Op mijn lijst van een week terug met tien tips uit het genre van de non-fictie mocht ik zoveel positieve reacties ontvangen dat ik wederom het lef heb u tien werken te noemen, die naar vorm en inhoud tot de categorie van ‘kanjers’ behoren. De lopende zogenoemde donkere dagen krijgen door dit tiental een lichtende oppepper. Ik nam de tien werken voor u door en ik kan zeggen dat de uitgevers hun beste been voorgezet hebben. Titel, ondertitel, auteur, uitgever, aantal blz. en flaptekst geef ik nu. Met de invitatie aan u in januari 2016 met mij hier te traceren of deze boeken de einddagen van 2015 meer fleur hebben gegeven.
-Aznavour – De beste zanger die ooit geleefd heeft – Matthijs van Nieuwkerk – Carrera – 152 blz.

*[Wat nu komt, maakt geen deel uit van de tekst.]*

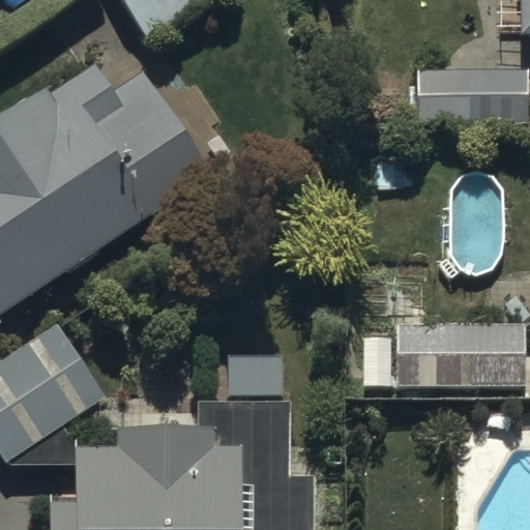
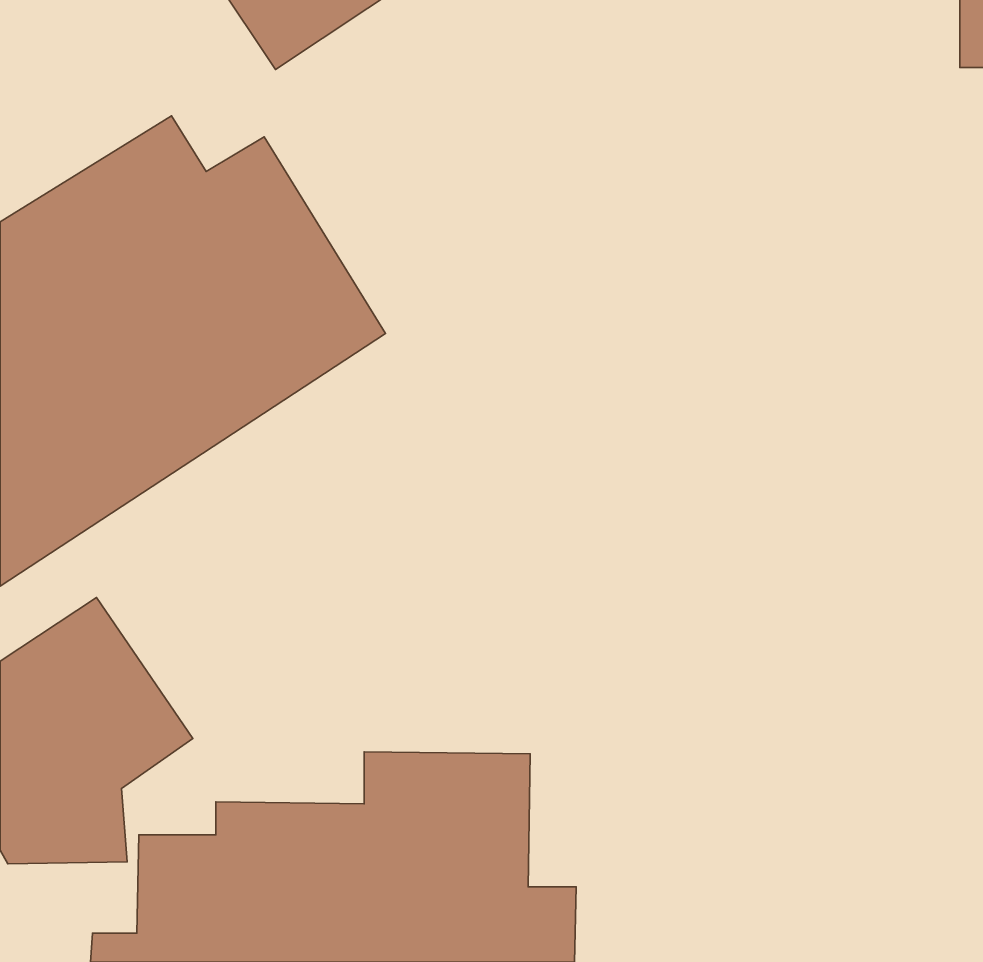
building: [414,54,525,123] -> none
building: [391,318,523,384] -> none

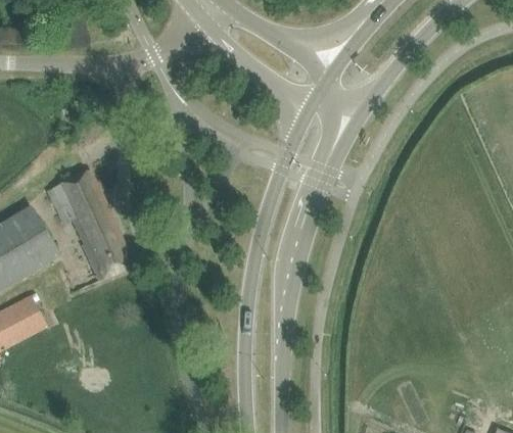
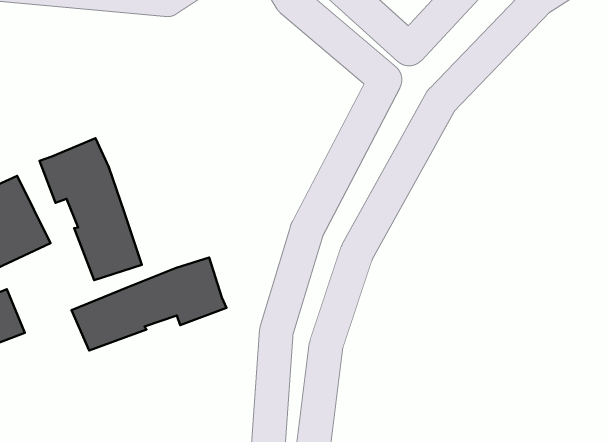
building: none -> [71,258,226,350]

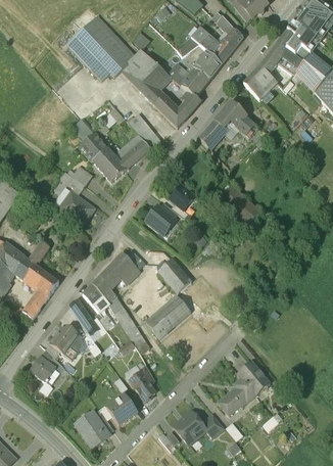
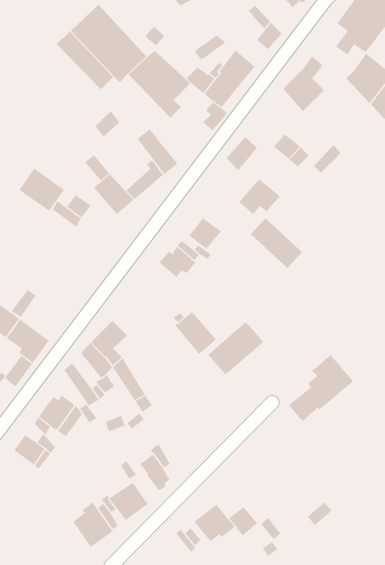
building: [190,30,232,64] -> none
building: [267,30,310,68] -> none
building: [154,96,188,128] -> none
building: [213,101,247,130] -> [238,179,281,215]
building: [58,190,95,225] -> [19,168,65,212]
building: [108,249,144,282] -> none
building: [145,294,190,337] -> [207,321,264,375]
building: [218,361,270,415] -> [288,354,354,422]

‘Twee jaar lang, iedere week een column. Over maar één man, Charles Aznavour, volgens Matthijs van Nieuwkerk ‘de beste zanger die ooit geleefd heeft’. Als een toegewijde missionaris neemt hij ons mee naar het leven en werk van de Franse zanger. ‘Ik mag u iets vertellen over Charles Aznavour, de beste zanger die ooit ge-leefd heeft. Groter dan Frank Sinatra, Nat King Cole en Charles Trenet. Jazeker. Gaat het dan nooit over het hier en nu? Wacht maar af’.
Matthijs van Nieuwkerk.’
- De cultuur van de paradox – Carel Peeters – De Harmonie – 328 blz.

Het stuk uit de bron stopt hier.